Search This Blog

Monday, February 15, 2010

A Westerner: Good or Bad?

As you may know, I will be traveling to Ukraine in April. Pastor Dick Moes (Surrey URC) and I are going to an international Reformed seminary in the city of Donetsk (pop. 1 mill). As I am preparing to go and reading more about Ukraine, I am continually reminded that I am a Westerner, whether Canadian or American, we stand out as Westerners. But what defines us as Westerners? Are these good things?

Is it ease of life? Old Democracies? Luxuriant living? Our music, movies, sports, etc.? The danger for a pastor is that the "Western" mind, has more impact on his ministry than the "biblical" mind. John Piper wrote a book to pastors a number of years back entitled, Brothers, we are not professionals. In it he warned of the danger of ministers "keeping office hours", elevating oneself above the rest, have a CEO mentality in the church. In other words, it was to take the mindset of the Western business mind into the ministry. He had many good points to make.

But my problem is that I am the pastor of a Canadian congregation and they are Westerners. I am a Westerner...so what to do? When I think about these things I look at a quotation I have taped to the wall of my study above my computer. It was written over 40 years ago and I will quote it in part.

Speaking of the ministry it says:

Fling him into his office, tear the office sign from the door and nail on the sign: Study. Take him off the mailing list, lock him up with his books-- get him all kinds of books-- and his typewriter and his Bible. Slam him down on his knees before texts, broken hearts, the flippant lives of a superficial flock, and the holy God. Force him to be the one man in our surfeited communities who knows about God. Throw him into the ring to box with God till he learns how short his arms are; engage him to wrestle with God all through the night. Let him come out only when his is bruised and beaten into being a blessing.

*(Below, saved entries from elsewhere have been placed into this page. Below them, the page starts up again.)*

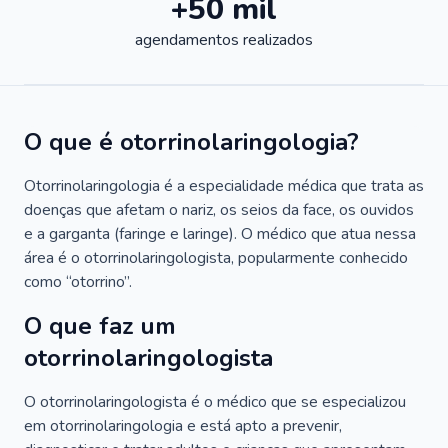
+50 mil
agendamentos realizados
O que é otorrinolaringologia?
Otorrinolaringologia é a especialidade médica que trata as
doenças que afetam o nariz, os seios da face, os ouvidos
e a garganta (faringe e laringe). O médico que atua nessa
área é o otorrinolaringologista, popularmente conhecido
como “otorrino”.
O que faz um
otorrinolaringologista
O otorrinolaringologista é o médico que se especializou
em otorrinolaringologia e está apto a prevenir,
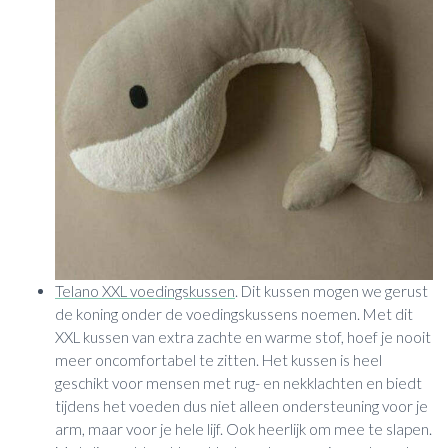
Telano XXL voedingskussen
. Dit kussen mogen we gerust
de koning onder de voedingskussens noemen. Met dit
XXL kussen van extra zachte en warme stof, hoef je nooit
meer oncomfortabel te zitten. Het kussen is heel
geschikt voor mensen met rug- en nekklachten en biedt
tijdens het voeden dus niet alleen ondersteuning voor je
arm, maar voor je hele lijf. Ook heerlijk om mee te slapen.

And when he is burned out by the flaming Word that coursed through him, when he is consumed at last by the fiery Grace blazing through him, and when he who was privileged to translate the truth of God to man is finally translated from earth to heaven, then bear him away gently, blow a muted trumpet and lay him down softly, place a two-edged sword on his coffin and raise a tune triumphant, for he was a brave soldier of the Word and e'er he died he had become spokeman for his God.

-Floyd Doud Shafer

That is what I remind myself of this Monday morning.